Yes, the Green Plan makes clear the connection between environmental sustainability and pleasant places to live—something which we YIMBYs have known for a long time. And there are many innovations included in Singapore’s Green Plan which are sure to make YIMBY Queenslanders green (pun intended) with envy.
The Singapore Green Plan 2030 pledges 10 square-kilometres of new green space—including 2 square-kilometres of nature parks—and for every household to be within ten minutes’ walk of a park. The additional greenery will make the air cooler and cleaner, and bring Singaporeans into closer contact with native animals and birds.
Singapore is also tripling their cycle paths to 1320 kilometres, and repurposing roads for pedestrianisation. They are also expanding their rail network to 360 kilometres, giving the city-state coverage comparable to London and New York City. The Government of Singapore hopes to increase public transport use from 64% of peak hour journeys to 75%. To facilitate the move to clean energy vehicles, the Green Plan also provides for 60,000 new electric vehicle charging points.
Perhaps most intriguing is the Tengah new town concept and Jurong Lake District.
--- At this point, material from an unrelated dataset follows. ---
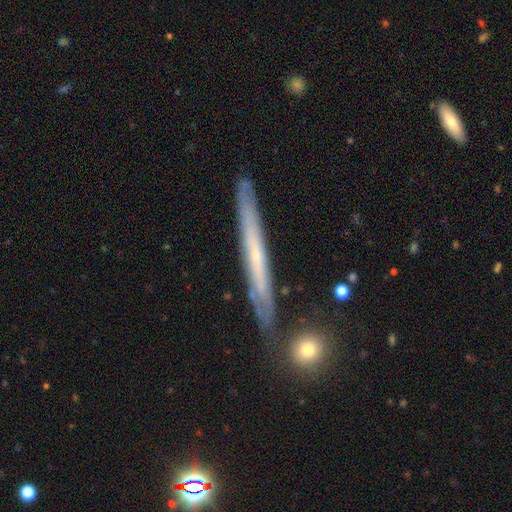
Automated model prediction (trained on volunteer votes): This appears to be a featured or disk galaxy (65%) viewed edge-on (89%) with no central bulge (78%). Merging: none (85%).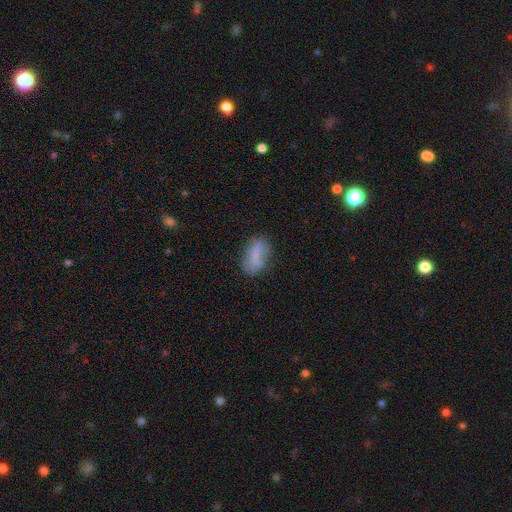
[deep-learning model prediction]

All roads and parking in Tengah—an eco-development supporting 42,000 homes—will be underground, creating an entirely car-free town centre with more room for green spaces, active transport, and recreation. All homes will be fitted with smart lights and be cooled by a central cooling system that pumps chilled water through buildings, rather than rely on air conditioning. By 2030, 80% of all buildings across Singapore will be fitted with smart LED lights or solar panels to meet the Government’s super low energy standard.
The Government of Singapore hopes that other cities around the world will be inspired by what the Green Plan 2030 hopes to achieve. They ask, “How is your city reimagining urban living and how can we make cities greener?”
Now, I know what you’re thinking: this all sounds great, but the City in a Garden and the Sunshine State are very different places. Great connectivity, public transport coverage and access to parks all seem more possible when considering a country only slightly larger in area to Townsville with a very different governance model and an established acceptance of mid and high rise living. But there are definitely other aspects of the Green Plan that we could look to adopting in our own cities.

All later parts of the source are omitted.